Understand that measurement will be challenging. 

For example, Google doesn’t offer analytics on voice search. Take a look at the SERPs and use that, along with other data points, to draw conclusions. Create content that covers all of your bases topically across various formats (text, image, video, audio, mobile, apps, etc.). 

MUM is the future of search. 

Work to cover your bases now; while you can’t optimize for MUM directly, you can optimize your content around user/searcher intent. Work to provide searchers with what they want, where, when, and how they want it. Listen to their requests and work to cater to their needs as best you can, do that, and you’ll find the transition is straightforward. 

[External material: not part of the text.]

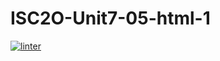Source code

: # ISC2O-Unit7-05-html-1
 [![linter](https://github.com/Samuel-Webster-Is-Da-Best/ISC2O-Unit7-07-html/workflows/linter/badge.svg)](https://github.com/marketplace/actions/super-linter)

About Michael King, Founder and Managing Director at iPullRank

Michael is the Founder and Managing Director of iPullRank. He has an extensive background in software, web development, and creative. He’s an industry leader, and his work is frequently featured on sites like Moz, SearchEngineWatch, Unbounce, and Distilled. He’s a sought-after speaker speaking internationally at SMX, SearchLove, SES, MozCon, and LinkLove. 

About Erika Varangouli, Head of International Brand at Semrush

Erika drives growth across all channels at Semrush. She creates local and global content marketing strategies at Semrush. She started her career as a journalist, but gradually the world of SEO and content marketing won her over.


About Crystal Carter Head of SEO Communications at Wix

Crystal is a digital marketing professional with over 10 years of experience working with SEO and Marketing clients around the world. As Head of SEO communications at Wix, she identifies and implements tactics that help to optimize digital activity and drive sales, engagement, and growth. Her passion for research and mastering the latest digital tools help push clients to the forefront of the digital landscape. She has contributed to events and publications from Moz, Whitespark Local Search Summit, Semrush, SMX, Search Engine Land, DeepCrawl, Women in Tech SEO, and more.